YOUR GOAL – The response should contain all of the records, copied exactly, and none of the images.

TASK MATERIAL –
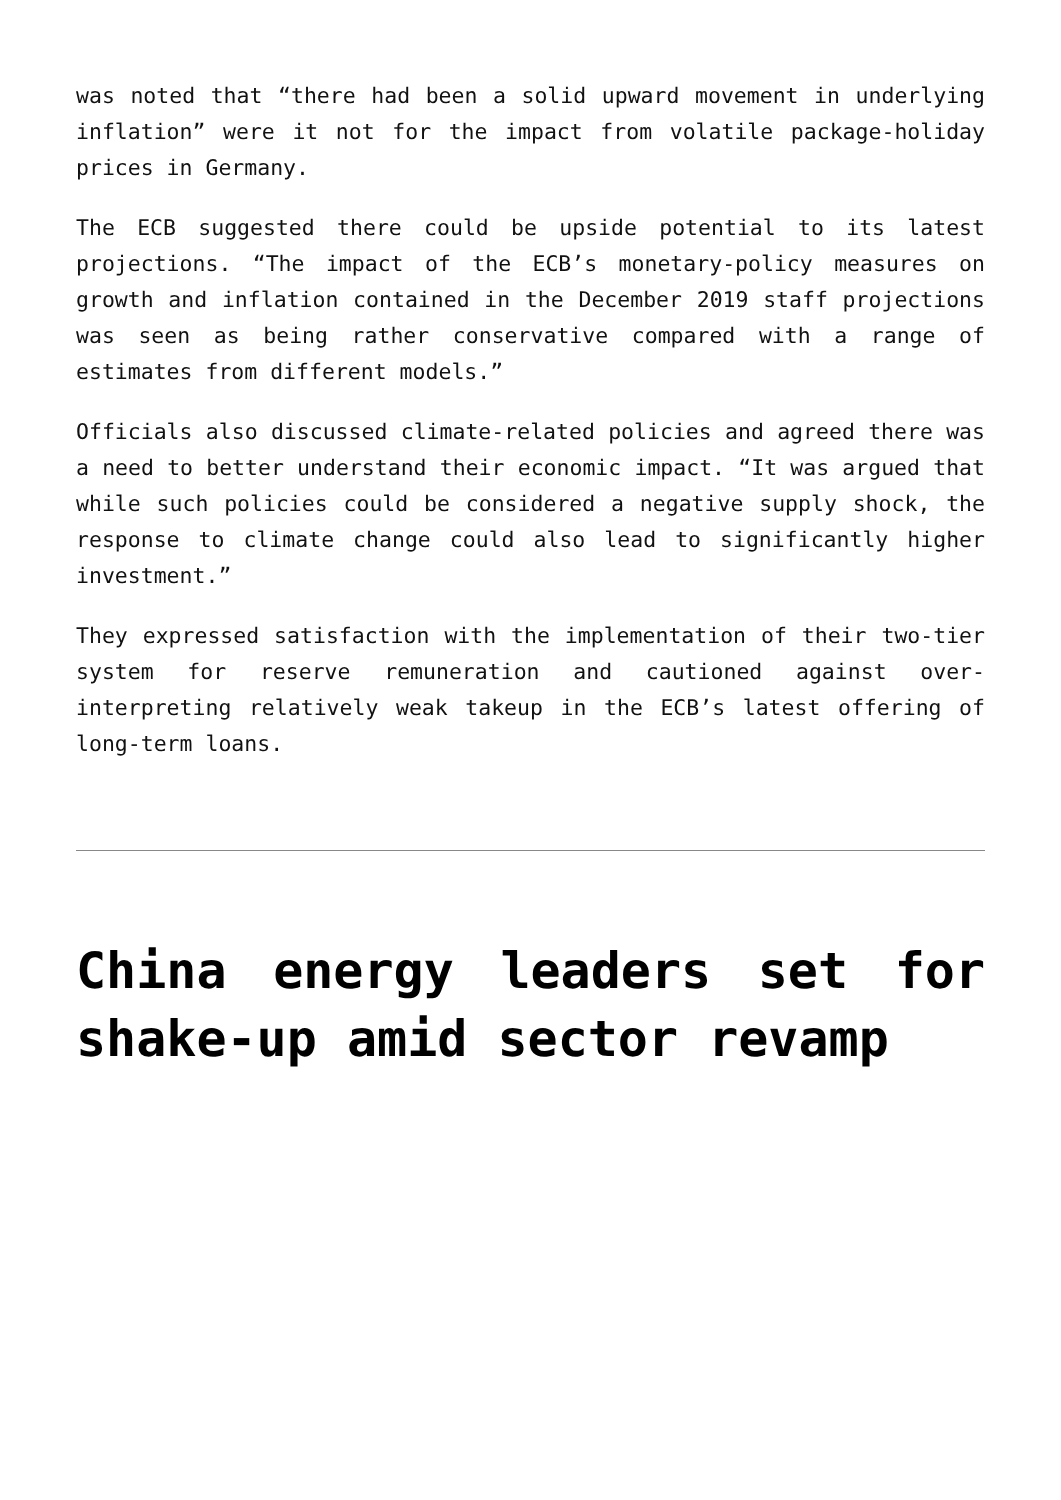was noted that “there had been a solid upward movement in underlying inflation” were it not for the impact from volatile package-holiday prices in Germany.
The ECB suggested there could be upside potential to its latest projections. “The impact of the ECB’s monetary-policy measures on growth and inflation contained in the December 2019 staff projections was seen as being rather conservative compared with a range of estimates from different models.”
Officials also discussed climate-related policies and agreed there was a need to better understand their economic impact. “It was argued that while such policies could be considered a negative supply shock, the response to climate change could also lead to significantly higher investment.”
They expressed satisfaction with the implementation of their two-tier system for reserve remuneration and cautioned against over-interpreting relatively weak takeup in the ECB’s latest offering of long-term loans.
China energy leaders set for shake-up amid sector revamp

EXERCISE RESULT –
was noted that “there had been a solid upward movement in underlying inflation” were it not for the impact from volatile package-holiday prices in Germany.
The ECB suggested there could be upside potential to its latest projections. “The impact of the ECB’s monetary-policy measures on growth and inflation contained in the December 2019 staff projections was seen as being rather conservative compared with a range of estimates from different models.”
Officials also discussed climate-related policies and agreed there was a need to better understand their economic impact. “It was argued that while such policies could be considered a negative supply shock, the response to climate change could also lead to significantly higher investment.”
They expressed satisfaction with the implementation of their two-tier system for reserve remuneration and cautioned against over-interpreting relatively weak takeup in the ECB’s latest offering of long-term loans.
China energy leaders set for shake-up amid sector revamp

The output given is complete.